Realmente a Internet supre algumas deficiências dos periódicos, mas não o substitui por completo. As facilidades do mundo online, das informações em tempo real transformam a internet numa fonte de noticias instantâneas, onde o leitor pode se sentir no local do fato e até interagir de uma maneira eficiente com os acontecimentos.

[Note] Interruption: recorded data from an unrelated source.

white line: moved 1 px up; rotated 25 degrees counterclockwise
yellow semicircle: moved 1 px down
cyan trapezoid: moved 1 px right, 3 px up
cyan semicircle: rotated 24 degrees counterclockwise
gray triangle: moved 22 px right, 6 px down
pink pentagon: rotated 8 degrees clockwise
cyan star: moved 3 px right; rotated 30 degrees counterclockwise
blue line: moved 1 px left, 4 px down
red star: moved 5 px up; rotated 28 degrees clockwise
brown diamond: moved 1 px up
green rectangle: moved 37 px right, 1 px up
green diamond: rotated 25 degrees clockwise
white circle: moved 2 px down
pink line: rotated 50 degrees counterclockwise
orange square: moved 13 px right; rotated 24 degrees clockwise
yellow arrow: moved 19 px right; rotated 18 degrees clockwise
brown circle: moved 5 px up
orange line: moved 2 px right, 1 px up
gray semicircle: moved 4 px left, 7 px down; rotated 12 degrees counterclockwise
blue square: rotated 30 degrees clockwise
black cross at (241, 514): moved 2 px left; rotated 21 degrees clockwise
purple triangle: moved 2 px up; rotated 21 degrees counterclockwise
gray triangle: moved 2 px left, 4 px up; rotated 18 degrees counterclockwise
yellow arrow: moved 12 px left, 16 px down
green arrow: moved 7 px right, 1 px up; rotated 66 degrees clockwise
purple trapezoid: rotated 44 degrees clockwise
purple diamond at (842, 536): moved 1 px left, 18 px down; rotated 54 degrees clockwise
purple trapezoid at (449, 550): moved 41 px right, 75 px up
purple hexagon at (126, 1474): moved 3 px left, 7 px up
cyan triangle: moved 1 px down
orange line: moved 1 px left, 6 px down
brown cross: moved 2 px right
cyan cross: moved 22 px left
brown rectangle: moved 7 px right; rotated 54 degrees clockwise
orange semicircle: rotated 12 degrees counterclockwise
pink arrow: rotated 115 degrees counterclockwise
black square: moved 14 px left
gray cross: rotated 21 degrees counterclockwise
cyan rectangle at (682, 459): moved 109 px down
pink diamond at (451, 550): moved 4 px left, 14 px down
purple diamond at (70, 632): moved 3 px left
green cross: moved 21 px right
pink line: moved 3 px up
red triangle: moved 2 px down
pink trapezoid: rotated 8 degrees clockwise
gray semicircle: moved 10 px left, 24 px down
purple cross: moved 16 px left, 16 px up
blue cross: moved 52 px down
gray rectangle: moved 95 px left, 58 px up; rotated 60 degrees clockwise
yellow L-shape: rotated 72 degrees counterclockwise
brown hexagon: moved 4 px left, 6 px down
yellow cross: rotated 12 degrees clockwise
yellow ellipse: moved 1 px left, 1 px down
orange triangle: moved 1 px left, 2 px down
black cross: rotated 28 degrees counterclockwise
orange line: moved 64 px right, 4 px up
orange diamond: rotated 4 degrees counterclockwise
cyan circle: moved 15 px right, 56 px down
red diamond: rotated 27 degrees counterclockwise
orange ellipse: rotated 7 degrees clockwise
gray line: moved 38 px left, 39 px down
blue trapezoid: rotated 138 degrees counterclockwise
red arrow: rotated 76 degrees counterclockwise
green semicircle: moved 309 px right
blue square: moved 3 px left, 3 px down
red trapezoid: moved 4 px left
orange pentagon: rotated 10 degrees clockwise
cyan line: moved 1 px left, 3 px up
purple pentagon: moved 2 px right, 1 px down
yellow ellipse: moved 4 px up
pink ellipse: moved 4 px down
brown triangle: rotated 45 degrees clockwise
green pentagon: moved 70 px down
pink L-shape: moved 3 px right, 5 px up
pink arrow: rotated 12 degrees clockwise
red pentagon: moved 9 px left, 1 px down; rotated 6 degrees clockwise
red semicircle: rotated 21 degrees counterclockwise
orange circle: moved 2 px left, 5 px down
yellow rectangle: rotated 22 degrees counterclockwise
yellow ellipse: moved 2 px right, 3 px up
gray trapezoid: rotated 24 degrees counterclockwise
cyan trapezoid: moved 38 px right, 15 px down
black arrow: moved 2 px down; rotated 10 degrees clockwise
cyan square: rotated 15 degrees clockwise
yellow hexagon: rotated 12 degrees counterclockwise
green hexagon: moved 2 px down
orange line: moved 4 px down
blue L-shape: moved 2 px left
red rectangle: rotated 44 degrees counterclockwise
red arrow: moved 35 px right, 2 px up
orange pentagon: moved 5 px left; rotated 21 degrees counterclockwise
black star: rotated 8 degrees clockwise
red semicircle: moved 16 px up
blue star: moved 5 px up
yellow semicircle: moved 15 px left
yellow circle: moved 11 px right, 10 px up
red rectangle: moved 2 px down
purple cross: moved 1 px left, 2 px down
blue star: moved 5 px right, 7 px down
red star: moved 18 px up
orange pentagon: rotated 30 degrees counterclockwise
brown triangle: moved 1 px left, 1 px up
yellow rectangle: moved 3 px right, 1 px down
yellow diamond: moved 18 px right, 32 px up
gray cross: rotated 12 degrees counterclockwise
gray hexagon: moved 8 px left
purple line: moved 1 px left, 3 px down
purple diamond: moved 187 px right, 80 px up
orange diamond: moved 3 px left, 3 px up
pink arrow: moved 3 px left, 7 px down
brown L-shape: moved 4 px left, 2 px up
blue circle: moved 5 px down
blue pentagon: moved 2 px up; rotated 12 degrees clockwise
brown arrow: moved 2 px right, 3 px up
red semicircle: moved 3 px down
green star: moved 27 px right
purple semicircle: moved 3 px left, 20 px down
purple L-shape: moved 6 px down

O jornal tem características que, por enquanto, a Internet não pode fornecer como, por exemplo: matérias mais completas e profundas, facilidade de ler em qualquer local, embora existam dispositivos eletrônicos que também permitam a leitura de conteúdo web, a função ainda depende de uma série de fatores como conexões, cargas de bateria dos dispositivos, entre outros fatores que podem falhar na hora de utilizar algo eletrônico.
Cada vez mais pessoas defendem a tese de que os jornais irão com o passar do tempo perder espaço para as noticias via web. Isso se dá pelo fato de se considerar que o jornal traz a noticia com atraso, enquanto a Internet informa em tempo real.
A perda de confiança nos jornais e jornalistas, por parte do público, também é considerada uma das conseqüências do enfraquecimento da venda dos jornais.
Além disso, existem aqueles que preferem notícias alternativas diferentes das informações “tradicionais” que circulam com a mesma intensidade em diferentes veículos de informação. Principalmente quando é um assunto tido como de grande importância gerando interesse dos canais da imprensa em competir qual deles trará a melhor cobertura, ou a mais “espetacular” para o seu público.
Para a pessoa que procura por alguma notícia que o jornal não traz, pode procurá-la na Internet e rapidamente se deparar com informações de diversos tipos. Surge então um novo dilema: a filtragem das informações e a verificação da credibilidade das fontes.
Na teoria, os jornais passam mais credibilidade devido ao filtro natural de seus jornalistas, que por terem emprego fixo e publicarem seus nomes nas matérias fazem com que os leitores acreditem mais no que se lê. Na web as fontes são muitas vezes duvidosas e em outras nem aparece o autor do texto. Isso sem falar na grande quantidade de cópias e plágios encontrados no mundo virtual da internet.
O certo é que ainda há espaço para as duas mídias e uma não exclui a outra. O fato é semelhante, guardadas as devidas proporções ao advento da televisão. Na época muitos consideravam o rádio um meio de comunicação que acabaria e na verdade isso não ocorreu. Ele se reinventou e continua até hoje agradando diversos ouvintes e dividiu seu espaço com a televisão sem maiores traumas.
Portanto, cabe aos jornais impressos se reinventarem para manter os seu público e se possível até aumentá-lo com estratégias que façam com que ele se torne interessante independente da disputa de noticias com a internet.